Quite the opposite, in fact; changes are anticipated to reinforce Cyprus’ financial position and make certain that the nation’s economic environment stays constant.
Be aware of key changes
Cyprus’ VAT rate was recently raised from 15 percent to 17, a decision which came into effect in March. As a result of this amendment, taxable persons are now required to issue an official receipt with respect to any transaction governed by the VAT legislation. The VAT Regulations provides guidance and shows what the prescribed minimum list of items is to be included in the official receipt.
A new measure implemented in relation to wages provides for a two-year special contribution to be paid by public sector employees, private sector employees, and self-employed persons. The changes will affect people in the following manner.

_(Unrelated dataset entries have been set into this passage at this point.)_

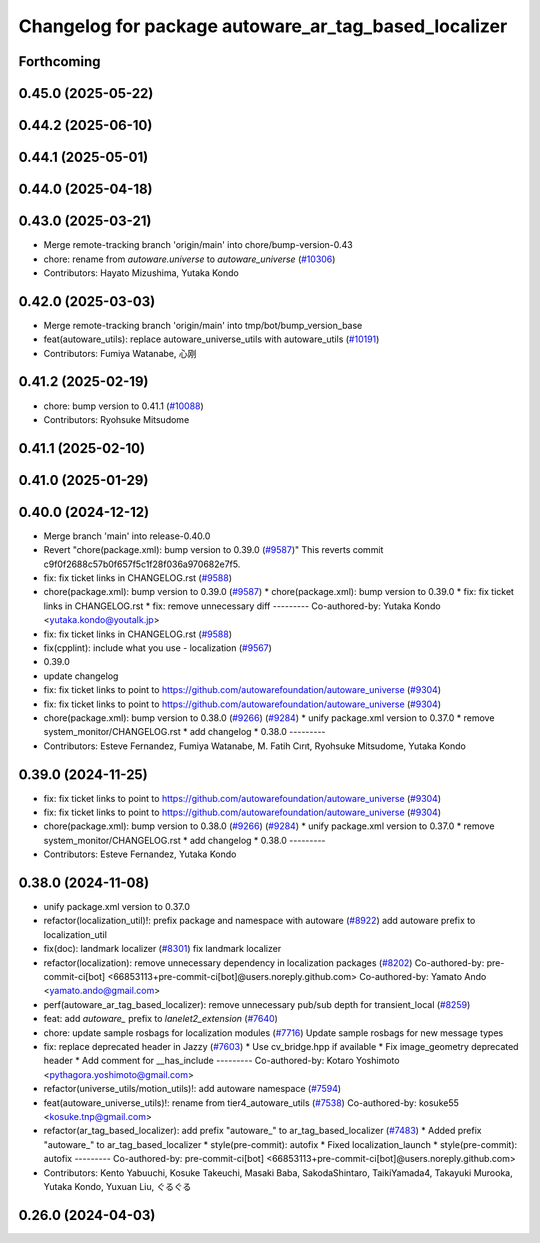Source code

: ^^^^^^^^^^^^^^^^^^^^^^^^^^^^^^^^^^^^^^^^^^^^^^^^^^^^^
Changelog for package autoware_ar_tag_based_localizer
^^^^^^^^^^^^^^^^^^^^^^^^^^^^^^^^^^^^^^^^^^^^^^^^^^^^^

Forthcoming
-----------

0.45.0 (2025-05-22)
-------------------

0.44.2 (2025-06-10)
-------------------

0.44.1 (2025-05-01)
-------------------

0.44.0 (2025-04-18)
-------------------

0.43.0 (2025-03-21)
-------------------
* Merge remote-tracking branch 'origin/main' into chore/bump-version-0.43
* chore: rename from `autoware.universe` to `autoware_universe` (`#10306 <https://github.com/autowarefoundation/autoware_universe/issues/10306>`_)
* Contributors: Hayato Mizushima, Yutaka Kondo

0.42.0 (2025-03-03)
-------------------
* Merge remote-tracking branch 'origin/main' into tmp/bot/bump_version_base
* feat(autoware_utils): replace autoware_universe_utils with autoware_utils  (`#10191 <https://github.com/autowarefoundation/autoware_universe/issues/10191>`_)
* Contributors: Fumiya Watanabe, 心刚

0.41.2 (2025-02-19)
-------------------
* chore: bump version to 0.41.1 (`#10088 <https://github.com/autowarefoundation/autoware_universe/issues/10088>`_)
* Contributors: Ryohsuke Mitsudome

0.41.1 (2025-02-10)
-------------------

0.41.0 (2025-01-29)
-------------------

0.40.0 (2024-12-12)
-------------------
* Merge branch 'main' into release-0.40.0
* Revert "chore(package.xml): bump version to 0.39.0 (`#9587 <https://github.com/autowarefoundation/autoware_universe/issues/9587>`_)"
  This reverts commit c9f0f2688c57b0f657f5c1f28f036a970682e7f5.
* fix: fix ticket links in CHANGELOG.rst (`#9588 <https://github.com/autowarefoundation/autoware_universe/issues/9588>`_)
* chore(package.xml): bump version to 0.39.0 (`#9587 <https://github.com/autowarefoundation/autoware_universe/issues/9587>`_)
  * chore(package.xml): bump version to 0.39.0
  * fix: fix ticket links in CHANGELOG.rst
  * fix: remove unnecessary diff
  ---------
  Co-authored-by: Yutaka Kondo <yutaka.kondo@youtalk.jp>
* fix: fix ticket links in CHANGELOG.rst (`#9588 <https://github.com/autowarefoundation/autoware_universe/issues/9588>`_)
* fix(cpplint): include what you use - localization (`#9567 <https://github.com/autowarefoundation/autoware_universe/issues/9567>`_)
* 0.39.0
* update changelog
* fix: fix ticket links to point to https://github.com/autowarefoundation/autoware_universe (`#9304 <https://github.com/autowarefoundation/autoware_universe/issues/9304>`_)
* fix: fix ticket links to point to https://github.com/autowarefoundation/autoware_universe (`#9304 <https://github.com/autowarefoundation/autoware_universe/issues/9304>`_)
* chore(package.xml): bump version to 0.38.0 (`#9266 <https://github.com/autowarefoundation/autoware_universe/issues/9266>`_) (`#9284 <https://github.com/autowarefoundation/autoware_universe/issues/9284>`_)
  * unify package.xml version to 0.37.0
  * remove system_monitor/CHANGELOG.rst
  * add changelog
  * 0.38.0
  ---------
* Contributors: Esteve Fernandez, Fumiya Watanabe, M. Fatih Cırıt, Ryohsuke Mitsudome, Yutaka Kondo

0.39.0 (2024-11-25)
-------------------
* fix: fix ticket links to point to https://github.com/autowarefoundation/autoware_universe (`#9304 <https://github.com/autowarefoundation/autoware_universe/issues/9304>`_)
* fix: fix ticket links to point to https://github.com/autowarefoundation/autoware_universe (`#9304 <https://github.com/autowarefoundation/autoware_universe/issues/9304>`_)
* chore(package.xml): bump version to 0.38.0 (`#9266 <https://github.com/autowarefoundation/autoware_universe/issues/9266>`_) (`#9284 <https://github.com/autowarefoundation/autoware_universe/issues/9284>`_)
  * unify package.xml version to 0.37.0
  * remove system_monitor/CHANGELOG.rst
  * add changelog
  * 0.38.0
  ---------
* Contributors: Esteve Fernandez, Yutaka Kondo

0.38.0 (2024-11-08)
-------------------
* unify package.xml version to 0.37.0
* refactor(localization_util)!: prefix package and namespace with autoware (`#8922 <https://github.com/autowarefoundation/autoware_universe/issues/8922>`_)
  add autoware prefix to localization_util
* fix(doc): landmark localizer (`#8301 <https://github.com/autowarefoundation/autoware_universe/issues/8301>`_)
  fix landmark localizer
* refactor(localization): remove unnecessary dependency in localization packages (`#8202 <https://github.com/autowarefoundation/autoware_universe/issues/8202>`_)
  Co-authored-by: pre-commit-ci[bot] <66853113+pre-commit-ci[bot]@users.noreply.github.com>
  Co-authored-by: Yamato Ando <yamato.ando@gmail.com>
* perf(autoware_ar_tag_based_localizer): remove unnecessary pub/sub depth for transient_local (`#8259 <https://github.com/autowarefoundation/autoware_universe/issues/8259>`_)
* feat: add `autoware\_` prefix to `lanelet2_extension` (`#7640 <https://github.com/autowarefoundation/autoware_universe/issues/7640>`_)
* chore: update sample rosbags for localization modules (`#7716 <https://github.com/autowarefoundation/autoware_universe/issues/7716>`_)
  Update sample rosbags for new message types
* fix: replace deprecated header in Jazzy (`#7603 <https://github.com/autowarefoundation/autoware_universe/issues/7603>`_)
  * Use cv_bridge.hpp if available
  * Fix image_geometry deprecated header
  * Add comment for __has_include
  ---------
  Co-authored-by: Kotaro Yoshimoto <pythagora.yoshimoto@gmail.com>
* refactor(universe_utils/motion_utils)!: add autoware namespace (`#7594 <https://github.com/autowarefoundation/autoware_universe/issues/7594>`_)
* feat(autoware_universe_utils)!: rename from tier4_autoware_utils (`#7538 <https://github.com/autowarefoundation/autoware_universe/issues/7538>`_)
  Co-authored-by: kosuke55 <kosuke.tnp@gmail.com>
* refactor(ar_tag_based_localizer): add prefix "autoware\_" to ar_tag_based_localizer (`#7483 <https://github.com/autowarefoundation/autoware_universe/issues/7483>`_)
  * Added prefix "autoware\_" to ar_tag_based_localizer
  * style(pre-commit): autofix
  * Fixed localization_launch
  * style(pre-commit): autofix
  ---------
  Co-authored-by: pre-commit-ci[bot] <66853113+pre-commit-ci[bot]@users.noreply.github.com>
* Contributors: Kento Yabuuchi, Kosuke Takeuchi, Masaki Baba, SakodaShintaro, TaikiYamada4, Takayuki Murooka, Yutaka Kondo, Yuxuan Liu, ぐるぐる

0.26.0 (2024-04-03)
-------------------
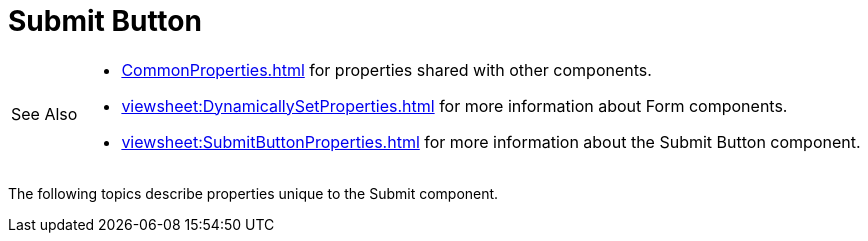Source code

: = Submit Button

[WARNING,caption=See Also]
====
[square]
* xref:CommonProperties.adoc[] for properties shared with other components.
* xref:viewsheet:DynamicallySetProperties.adoc[] for more information about Form components.
* xref:viewsheet:SubmitButtonProperties.adoc[] for more information about the Submit Button component.
====


The following topics describe properties  unique to the Submit component.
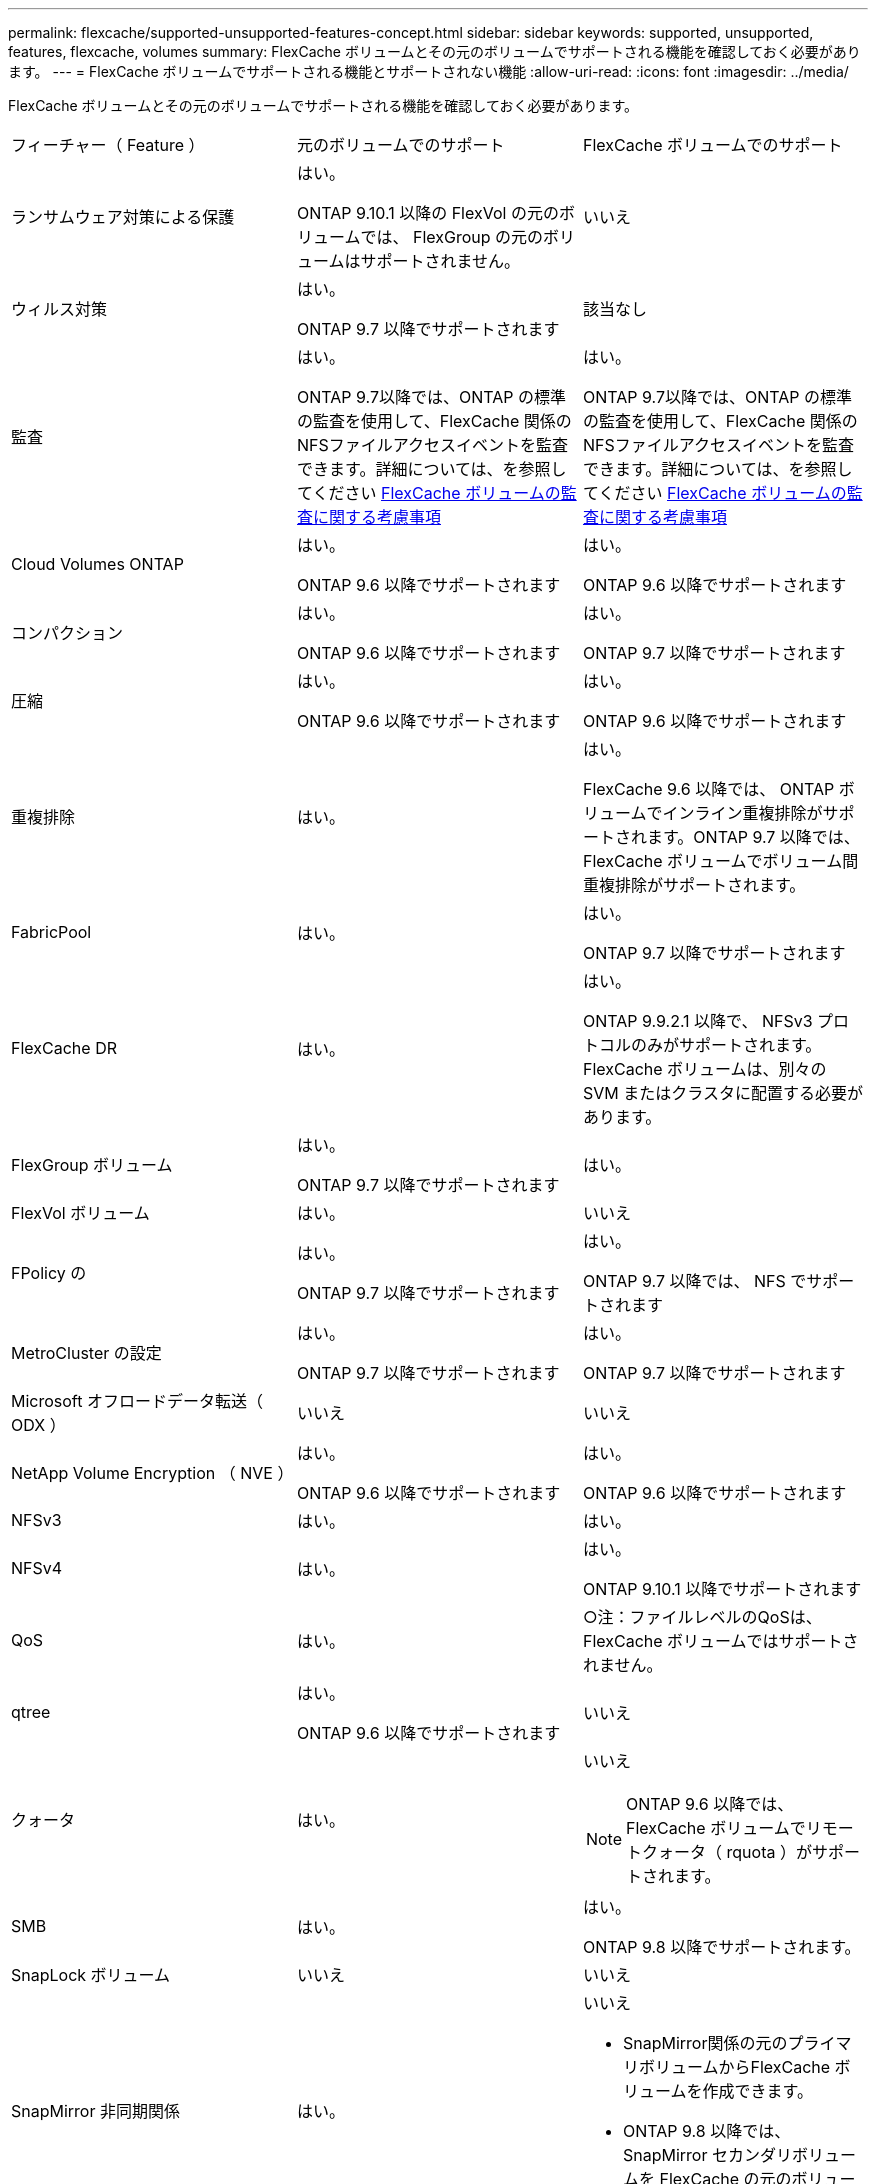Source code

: ---
permalink: flexcache/supported-unsupported-features-concept.html 
sidebar: sidebar 
keywords: supported, unsupported, features, flexcache, volumes 
summary: FlexCache ボリュームとその元のボリュームでサポートされる機能を確認しておく必要があります。 
---
= FlexCache ボリュームでサポートされる機能とサポートされない機能
:allow-uri-read: 
:icons: font
:imagesdir: ../media/


[role="lead"]
FlexCache ボリュームとその元のボリュームでサポートされる機能を確認しておく必要があります。

|===


| フィーチャー（ Feature ） | 元のボリュームでのサポート | FlexCache ボリュームでのサポート 


 a| 
ランサムウェア対策による保護
 a| 
はい。

ONTAP 9.10.1 以降の FlexVol の元のボリュームでは、 FlexGroup の元のボリュームはサポートされません。
 a| 
いいえ



 a| 
ウィルス対策
 a| 
はい。

ONTAP 9.7 以降でサポートされます
 a| 
該当なし



 a| 
監査
 a| 
はい。

ONTAP 9.7以降では、ONTAP の標準の監査を使用して、FlexCache 関係のNFSファイルアクセスイベントを監査できます。詳細については、を参照してください xref:audit-flexcache-volumes-concept.adoc[FlexCache ボリュームの監査に関する考慮事項]
 a| 
はい。

ONTAP 9.7以降では、ONTAP の標準の監査を使用して、FlexCache 関係のNFSファイルアクセスイベントを監査できます。詳細については、を参照してください xref:audit-flexcache-volumes-concept.adoc[FlexCache ボリュームの監査に関する考慮事項]



 a| 
Cloud Volumes ONTAP
 a| 
はい。

ONTAP 9.6 以降でサポートされます
 a| 
はい。

ONTAP 9.6 以降でサポートされます



 a| 
コンパクション
 a| 
はい。

ONTAP 9.6 以降でサポートされます
 a| 
はい。

ONTAP 9.7 以降でサポートされます



 a| 
圧縮
 a| 
はい。

ONTAP 9.6 以降でサポートされます
 a| 
はい。

ONTAP 9.6 以降でサポートされます



 a| 
重複排除
 a| 
はい。
 a| 
はい。

FlexCache 9.6 以降では、 ONTAP ボリュームでインライン重複排除がサポートされます。ONTAP 9.7 以降では、 FlexCache ボリュームでボリューム間重複排除がサポートされます。



 a| 
FabricPool
 a| 
はい。
 a| 
はい。

ONTAP 9.7 以降でサポートされます



 a| 
FlexCache DR
 a| 
はい。
 a| 
はい。

ONTAP 9.9.2.1 以降で、 NFSv3 プロトコルのみがサポートされます。FlexCache ボリュームは、別々の SVM またはクラスタに配置する必要があります。



 a| 
FlexGroup ボリューム
 a| 
はい。

ONTAP 9.7 以降でサポートされます
 a| 
はい。



 a| 
FlexVol ボリューム
 a| 
はい。
 a| 
いいえ



 a| 
FPolicy の
 a| 
はい。

ONTAP 9.7 以降でサポートされます
 a| 
はい。

ONTAP 9.7 以降では、 NFS でサポートされます



 a| 
MetroCluster の設定
 a| 
はい。

ONTAP 9.7 以降でサポートされます
 a| 
はい。

ONTAP 9.7 以降でサポートされます



 a| 
Microsoft オフロードデータ転送（ ODX ）
 a| 
いいえ
 a| 
いいえ



 a| 
NetApp Volume Encryption （ NVE ）
 a| 
はい。

ONTAP 9.6 以降でサポートされます
 a| 
はい。

ONTAP 9.6 以降でサポートされます



 a| 
NFSv3
 a| 
はい。
 a| 
はい。



 a| 
NFSv4
 a| 
はい。
 a| 
はい。

ONTAP 9.10.1 以降でサポートされます



 a| 
QoS
 a| 
はい。
 a| 
○注：ファイルレベルのQoSは、FlexCache ボリュームではサポートされません。



 a| 
qtree
 a| 
はい。

ONTAP 9.6 以降でサポートされます
 a| 
いいえ



 a| 
クォータ
 a| 
はい。
 a| 
いいえ


NOTE: ONTAP 9.6 以降では、 FlexCache ボリュームでリモートクォータ（ rquota ）がサポートされます。



 a| 
SMB
 a| 
はい。
 a| 
はい。

ONTAP 9.8 以降でサポートされます。



 a| 
SnapLock ボリューム
 a| 
いいえ
 a| 
いいえ



 a| 
SnapMirror 非同期関係
 a| 
はい。
 a| 
いいえ

* SnapMirror関係の元のプライマリボリュームからFlexCache ボリュームを作成できます。
* ONTAP 9.8 以降では、 SnapMirror セカンダリボリュームを FlexCache の元のボリュームにすることができます。




 a| 
SnapMirror Synchronous 関係
 a| 
いいえ
 a| 
いいえ



 a| 
SnapRestore
 a| 
はい。
 a| 
いいえ



 a| 
Snapshot コピー
 a| 
はい。
 a| 
いいえ



 a| 
SVM の IP 設定
 a| 
はい。

ONTAP 9.5 以降でサポート。SVM DR 関係のプライマリ SVM に元のボリュームを含めることができます。ただし、 SVM DR 関係が解除された場合は、新しい元のボリュームを使用して FlexCache 関係を再作成する必要があります。
 a| 
いいえ

プライマリ SVM には FlexCache を作成できますが、セカンダリ SVM には作成できません。プライマリ SVM 内の FlexCache ボリュームは、 SVM DR 関係の一部としてレプリケートされません。



 a| 
ストレージレベルのアクセス保護（ SLAG ）
 a| 
いいえ
 a| 
いいえ



 a| 
シンプロビジョニング
 a| 
はい。
 a| 
はい。

ONTAP 9.7 以降でサポートされます



 a| 
ボリュームクローニング
 a| 
はい。

ONTAP 9.6 以降では、元のボリュームおよび元のボリューム内のファイルのクローニングがサポートされます。
 a| 
いいえ



 a| 
ボリューム移動
 a| 
はい。
 a| 
○（ボリュームコンスティチュエントのみ）

ONTAP 9.6 以降では、 FlexCache ボリュームのボリュームコンスティチュエントの移動がサポートされます。



 a| 
ボリュームをリホスト
 a| 
いいえ
 a| 
いいえ

|===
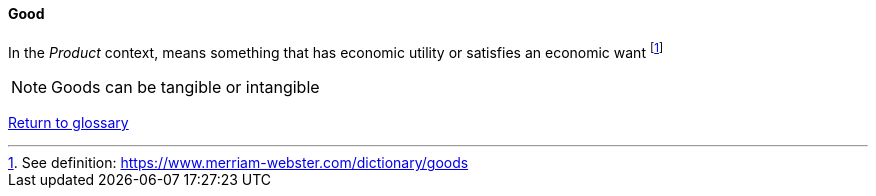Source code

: [[good]]
==== Good

In the _Product_ context, means something that has economic utility or satisfies an economic want footnote:[See definition: https://www.merriam-webster.com/dictionary/goods]

NOTE: Goods can be tangible or intangible

link:/docs/glossary/glossary.html[Return to glossary]


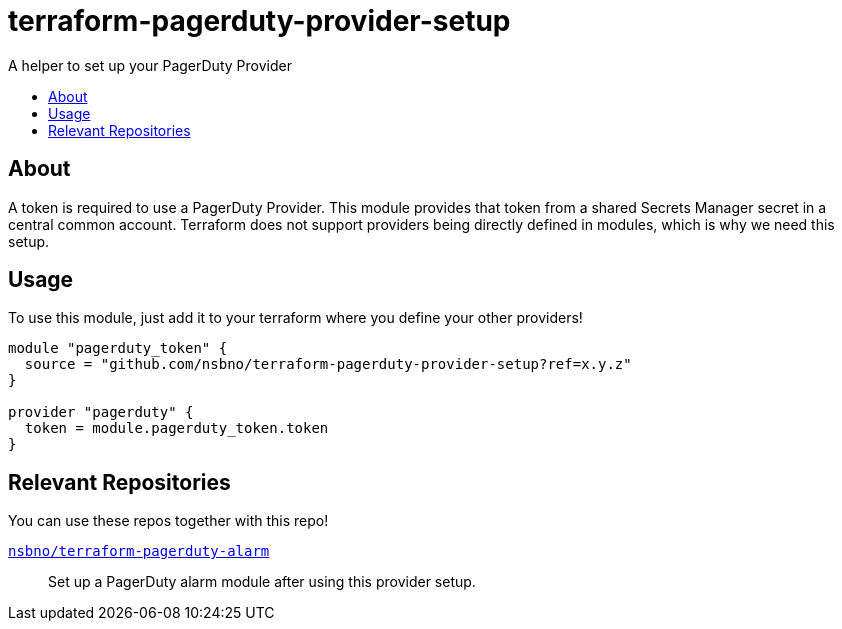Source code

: = terraform-pagerduty-provider-setup
:!toc-title:
:!toc-placement:
:toc:

A helper to set up your PagerDuty Provider

toc::[]

== About
A token is required to use a PagerDuty Provider.
This module provides that token from a shared Secrets Manager secret in a central common account.
Terraform does not support providers being directly defined in modules, which is why we need this setup.


== Usage

To use this module, just add it to your terraform where you define your other providers!

[source,hcl]
----
module "pagerduty_token" {
  source = "github.com/nsbno/terraform-pagerduty-provider-setup?ref=x.y.z"
}

provider "pagerduty" {
  token = module.pagerduty_token.token
}
----

== Relevant Repositories

You can use these repos together with this repo!

link:https://github.com/nsbno/terraform-pagerduty-alarm[`nsbno/terraform-pagerduty-alarm`]::
Set up a PagerDuty alarm module after using this provider setup.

Gross salary €2,501-€3,500 per month will mean a 2.5 percent contribution, a gross salary of €3,501-€4,500 would mean three percent, and anything above €4,501 will contribute 3.5 percent.
Cyprus Companies Law Cap 113, which is literally a copy of England’s 1948 Companies Act, was also amended. It now states that companies may cancel any paid-up share capital, with the intention to create reserves and cover losses. Amendments to the country’s Income Tax Law also means that as a result any loan granted by a company to a director, shareholder, spouse or to family members, up to the second degree of kinship, will be considered as a taxable benefit.
There was an increase in the Special Defense Contribution due on interest income. It has gone up by five percent from 10 percent to 15 percent, while the dividend income was raised from 17 percent to 20 percent. Its basic law was also amended to come in line with international laws. Foreign investors who fear that this modification will affect their tax position in a negative way should note that these changes do not affect any non-residents, for which the above sources of income continue to be non-taxable at the level of Cyprus.
In addition to the above, a 50 percent exemption will be set to previously non-Cypriot tax residents for employment within Cyprus if the income from their employment exceeds €100,000. The rule applies regardless of nationality and will be relevant to both Cypriots and non-Cypriots. This release is given for five years and has been in place since the beginning of January.
Double Taxation Agreements (DTAs)
Cyprus has most recently wrapped up three new international DTAs with Denmark, Slovenia and the UAE. The individual signing of DTAs with other jurisdictions is another step towards growing business for both Cyprus and the agreeing country. Moreover, agreements reinforce the focus both nations place on creating lasting trade relationships and in building business within the two regions. As well as strengthening the ability to exchange requested tax information with more ease, the pact is expected to bring important commercial benefits to Cyprus in the form of investment. It will simultaneously resolve matters regarding potential double taxation of both corporate and personal incomes, including dividends, royalties, business profits, interests, and income from pensions and employment.